-- BEGIN Text excerpt --

This post is one of an ongoing series explaining Richard Murphy's views on significant topics in economics, political economy, politics, taxation, and accounting. It should be read as such, as an overview of a position developed across many years of writing and analysis, and not as a comprehensive treatment. Where more detail is required, the reading list at the foot of this post is a good starting point.
Others in this series can be found here, and they can be downloaded as PDFs from here.
The Analogy and Its Political Uses
Few ideas have done more damage to economic thinking in Britain than the household analogy. It is the claim, repeated by politicians of almost every party and echoed across the media, that the government must manage its finances just as a household manages its budget. It must live within its means. It must not spend more than it earns. And if it has been borrowing, it must pay that debt down before the burden falls on future generations.
Richard Murphy has argued, consistently and at length, that this analogy is not merely imprecise but fundamentally false, and that its persistence carries serious consequences for public investment, social provision, and democratic accountability.

-- END Text excerpt --

• Exercise goal: In the post on the household analogy, what must a government that has been borrowing do, according to that analogy? Please answer in one sentence. You won't need the material that comes next.

-- BEGIN Record excerpts --

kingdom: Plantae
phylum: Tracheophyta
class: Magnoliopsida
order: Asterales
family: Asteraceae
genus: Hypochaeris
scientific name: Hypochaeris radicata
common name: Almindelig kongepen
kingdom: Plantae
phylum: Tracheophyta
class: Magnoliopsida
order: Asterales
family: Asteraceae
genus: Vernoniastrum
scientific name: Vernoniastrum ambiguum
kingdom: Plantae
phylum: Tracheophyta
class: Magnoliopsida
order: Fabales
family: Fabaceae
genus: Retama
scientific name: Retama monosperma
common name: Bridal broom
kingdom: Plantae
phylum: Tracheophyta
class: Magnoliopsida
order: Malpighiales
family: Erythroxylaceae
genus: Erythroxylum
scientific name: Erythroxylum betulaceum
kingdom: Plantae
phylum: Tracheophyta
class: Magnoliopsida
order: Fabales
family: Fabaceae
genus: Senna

-- END Record excerpts --

• Finished answer: It must pay that debt down before the burden falls on future generations.